DATA
_____
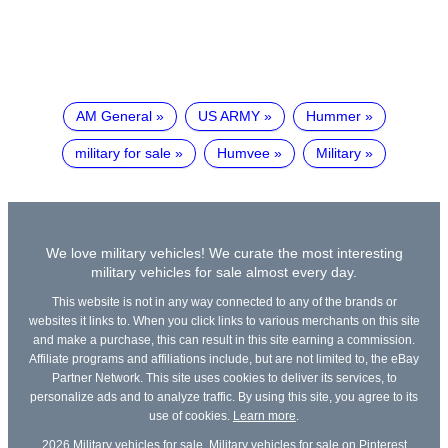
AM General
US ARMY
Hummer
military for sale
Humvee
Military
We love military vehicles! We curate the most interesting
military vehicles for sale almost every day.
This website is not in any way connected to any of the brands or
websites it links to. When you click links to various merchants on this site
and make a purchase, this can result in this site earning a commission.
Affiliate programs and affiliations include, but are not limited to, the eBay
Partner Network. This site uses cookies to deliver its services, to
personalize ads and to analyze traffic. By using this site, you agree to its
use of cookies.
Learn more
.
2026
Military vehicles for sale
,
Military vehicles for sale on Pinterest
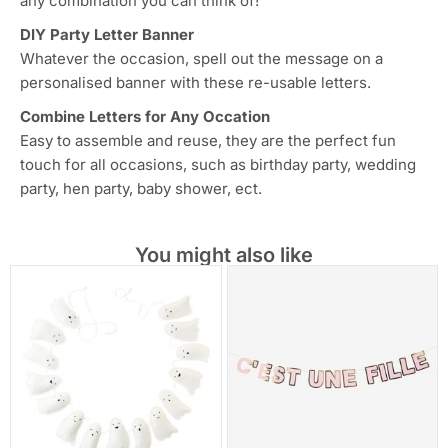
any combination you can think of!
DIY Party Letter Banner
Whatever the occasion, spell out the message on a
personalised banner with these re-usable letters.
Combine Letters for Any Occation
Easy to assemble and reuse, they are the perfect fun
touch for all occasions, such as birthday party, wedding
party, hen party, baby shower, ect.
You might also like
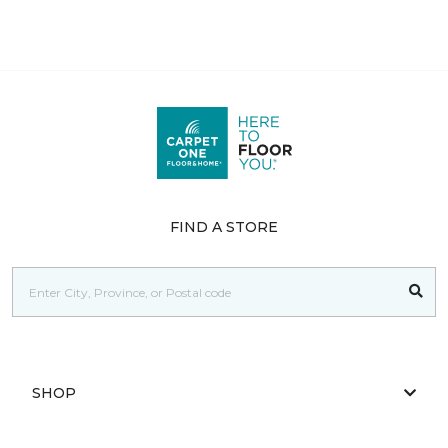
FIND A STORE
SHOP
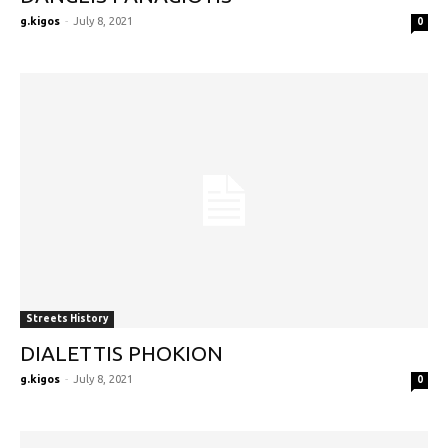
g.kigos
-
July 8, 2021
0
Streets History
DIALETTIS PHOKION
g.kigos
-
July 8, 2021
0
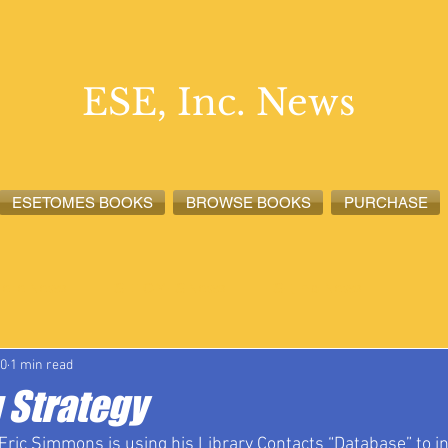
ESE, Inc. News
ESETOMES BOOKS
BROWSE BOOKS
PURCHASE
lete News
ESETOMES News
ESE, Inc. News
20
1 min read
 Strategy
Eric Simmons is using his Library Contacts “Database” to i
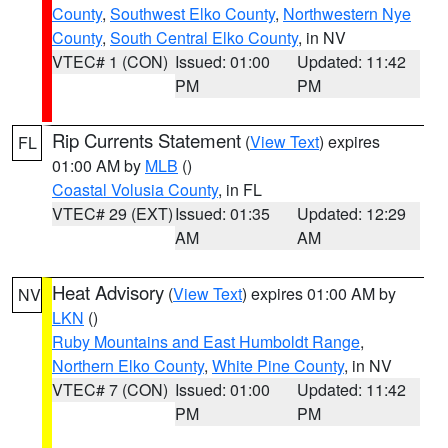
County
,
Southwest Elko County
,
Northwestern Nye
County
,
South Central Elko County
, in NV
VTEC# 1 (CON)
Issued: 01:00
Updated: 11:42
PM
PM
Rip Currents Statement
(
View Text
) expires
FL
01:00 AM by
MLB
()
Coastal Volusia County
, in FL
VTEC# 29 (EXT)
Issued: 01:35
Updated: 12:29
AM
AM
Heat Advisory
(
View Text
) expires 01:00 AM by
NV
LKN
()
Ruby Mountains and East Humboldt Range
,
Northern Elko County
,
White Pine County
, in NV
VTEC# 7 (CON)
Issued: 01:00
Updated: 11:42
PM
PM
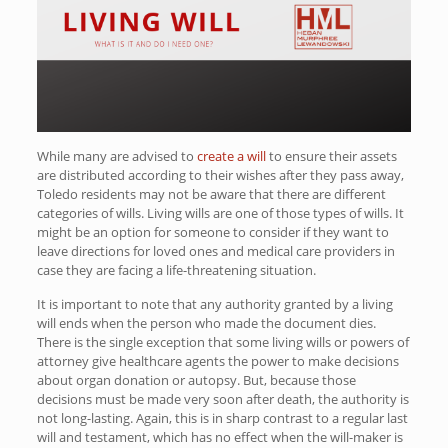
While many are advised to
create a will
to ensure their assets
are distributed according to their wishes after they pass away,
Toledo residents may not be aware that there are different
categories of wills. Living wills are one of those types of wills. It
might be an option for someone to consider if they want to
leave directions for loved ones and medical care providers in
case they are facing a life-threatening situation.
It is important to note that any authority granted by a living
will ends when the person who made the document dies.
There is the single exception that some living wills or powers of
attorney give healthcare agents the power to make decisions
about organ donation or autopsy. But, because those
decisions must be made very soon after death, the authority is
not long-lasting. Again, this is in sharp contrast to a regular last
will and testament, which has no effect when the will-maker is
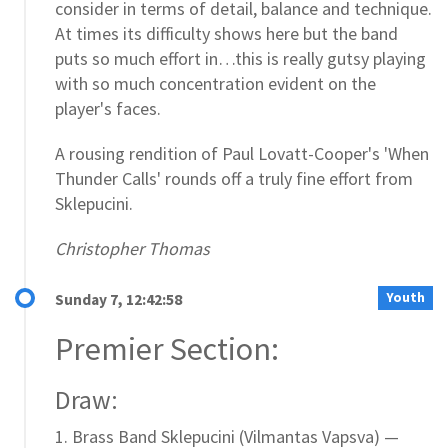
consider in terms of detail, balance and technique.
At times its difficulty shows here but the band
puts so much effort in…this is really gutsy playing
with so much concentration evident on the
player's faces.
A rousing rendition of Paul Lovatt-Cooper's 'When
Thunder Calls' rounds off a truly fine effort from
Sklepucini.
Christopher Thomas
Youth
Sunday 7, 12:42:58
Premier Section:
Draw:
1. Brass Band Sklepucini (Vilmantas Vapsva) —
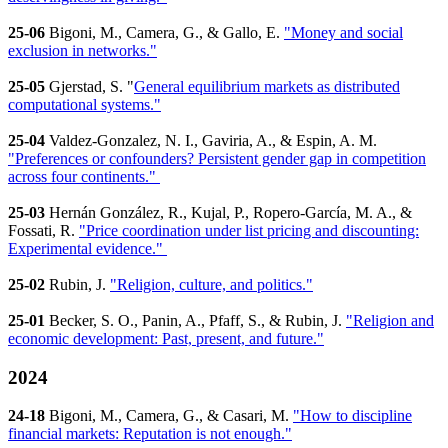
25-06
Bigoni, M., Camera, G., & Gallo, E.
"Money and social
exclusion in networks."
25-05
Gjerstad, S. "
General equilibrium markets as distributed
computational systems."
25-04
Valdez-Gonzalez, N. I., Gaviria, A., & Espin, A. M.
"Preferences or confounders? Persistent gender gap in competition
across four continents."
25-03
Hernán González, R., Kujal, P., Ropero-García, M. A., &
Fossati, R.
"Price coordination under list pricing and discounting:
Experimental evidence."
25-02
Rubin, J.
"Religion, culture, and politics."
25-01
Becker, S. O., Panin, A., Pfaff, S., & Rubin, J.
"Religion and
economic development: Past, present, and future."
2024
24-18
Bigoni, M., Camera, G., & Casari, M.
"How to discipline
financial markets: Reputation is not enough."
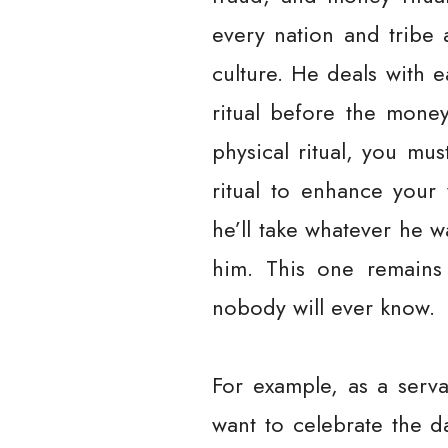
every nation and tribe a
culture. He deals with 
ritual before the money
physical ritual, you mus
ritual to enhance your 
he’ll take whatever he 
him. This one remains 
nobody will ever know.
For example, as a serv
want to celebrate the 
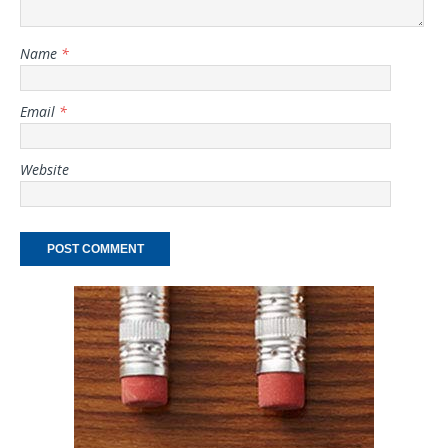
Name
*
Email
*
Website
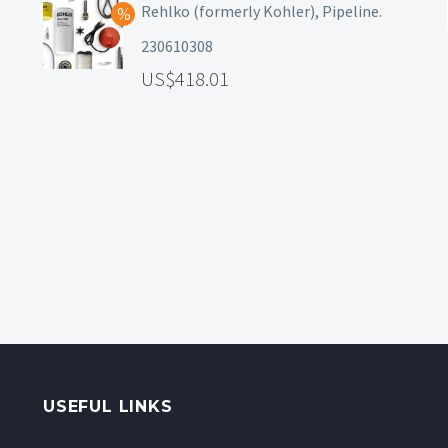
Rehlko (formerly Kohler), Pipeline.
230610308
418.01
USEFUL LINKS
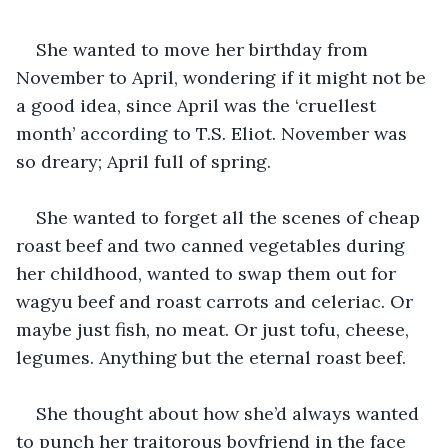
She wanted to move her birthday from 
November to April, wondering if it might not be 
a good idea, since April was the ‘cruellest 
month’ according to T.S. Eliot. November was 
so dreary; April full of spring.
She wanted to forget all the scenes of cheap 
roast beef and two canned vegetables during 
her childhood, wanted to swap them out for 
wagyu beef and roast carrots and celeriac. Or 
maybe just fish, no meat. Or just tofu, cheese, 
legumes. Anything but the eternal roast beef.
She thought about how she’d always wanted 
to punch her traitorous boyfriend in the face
_____
DIRECTIVE
Reproduce the text of every row above verbatim, line for line, and leave out the pictures.

EXPECTED OUTPUT
AM General
US ARMY
Hummer
military for sale
Humvee
Military
We love military vehicles! We curate the most interesting
military vehicles for sale almost every day.
This website is not in any way connected to any of the brands or
websites it links to. When you click links to various merchants on this site
and make a purchase, this can result in this site earning a commission.
Affiliate programs and affiliations include, but are not limited to, the eBay
Partner Network. This site uses cookies to deliver its services, to
personalize ads and to analyze traffic. By using this site, you agree to its
use of cookies.
Learn more
.
2026
Military vehicles for sale
,
Military vehicles for sale on Pinterest
any combination you can think of!
DIY Party Letter Banner
Whatever the occasion, spell out the message on a
personalised banner with these re-usable letters.
Combine Letters for Any Occation
Easy to assemble and reuse, they are the perfect fun
touch for all occasions, such as birthday party, wedding
party, hen party, baby shower, ect.
You might also like
FIND A STORE
SHOP
g.kigos
-
July 8, 2021
0
Streets History
DIALETTIS PHOKION
g.kigos
-
July 8, 2021
0
ESE, Inc. News
ESETOMES BOOKS
BROWSE BOOKS
PURCHASE
lete News
ESETOMES News
ESE, Inc. News
20
1 min read
 Strategy
Eric Simmons is using his Library Contacts “Database” to i
County
,
Southwest Elko County
,
Northwestern Nye
County
,
South Central Elko County
, in NV
VTEC# 1 (CON)
Issued: 01:00
Updated: 11:42
PM
PM
Rip Currents Statement
(
View Text
) expires
FL
01:00 AM by
MLB
()
Coastal Volusia County
, in FL
VTEC# 29 (EXT)
Issued: 01:35
Updated: 12:29
AM
AM
Heat Advisory
(
View Text
) expires 01:00 AM by
NV
LKN
()
Ruby Mountains and East Humboldt Range
,
Northern Elko County
,
White Pine County
, in NV
VTEC# 7 (CON)
Issued: 01:00
Updated: 11:42
PM
PM
While many are advised to
create a will
to ensure their assets
are distributed according to their wishes after they pass away,
Toledo residents may not be aware that there are different
categories of wills. Living wills are one of those types of wills. It
might be an option for someone to consider if they want to
leave directions for loved ones and medical care providers in
case they are facing a life-threatening situation.
It is important to note that any authority granted by a living
will ends when the person who made the document dies.
There is the single exception that some living wills or powers of
attorney give healthcare agents the power to make decisions
about organ donation or autopsy. But, because those
decisions must be made very soon after death, the authority is
not long-lasting. Again, this is in sharp contrast to a regular last
will and testament, which has no effect when the will-maker is
consider in terms of detail, balance and technique.
At times its difficulty shows here but the band
puts so much effort in…this is really gutsy playing
with so much concentration evident on the
player's faces.
A rousing rendition of Paul Lovatt-Cooper's 'When
Thunder Calls' rounds off a truly fine effort from
Sklepucini.
Christopher Thomas
Youth
Sunday 7, 12:42:58
Premier Section:
Draw:
1. Brass Band Sklepucini (Vilmantas Vapsva) —
25-06
Bigoni, M., Camera, G., & Gallo, E.
"Money and social
exclusion in networks."
25-05
Gjerstad, S. "
General equilibrium markets as distributed
computational systems."
25-04
Valdez-Gonzalez, N. I., Gaviria, A., & Espin, A. M.
"Preferences or confounders? Persistent gender gap in competition
across four continents."
25-03
Hernán González, R., Kujal, P., Ropero-García, M. A., &
Fossati, R.
"Price coordination under list pricing and discounting:
Experimental evidence."
25-02
Rubin, J.
"Religion, culture, and politics."
25-01
Becker, S. O., Panin, A., Pfaff, S., & Rubin, J.
"Religion and
economic development: Past, present, and future."
2024
24-18
Bigoni, M., Camera, G., & Casari, M.
"How to discipline
financial markets: Reputation is not enough."
every nation and tribe a
culture. He deals with 
ritual before the money
physical ritual, you mus
ritual to enhance your 
he’ll take whatever he 
him. This one remains 
nobody will ever know.
For example, as a serv
want to celebrate the 
Name
*
Email
*
Website
Rehlko (formerly Kohler), Pipeline.
230610308
418.01
USEFUL LINKS
She wanted to move her birthday from 
November to April, wondering if it might not be 
a good idea, since April was the ‘cruellest 
month’ according to T.S. Eliot. November was 
so dreary; April full of spring.
She wanted to forget all the scenes of cheap 
roast beef and two canned vegetables during 
her childhood, wanted to swap them out for 
wagyu beef and roast carrots and celeriac. Or 
maybe just fish, no meat. Or just tofu, cheese, 
legumes. Anything but the eternal roast beef.
She thought about how she’d always wanted 
to punch her traitorous boyfriend in the face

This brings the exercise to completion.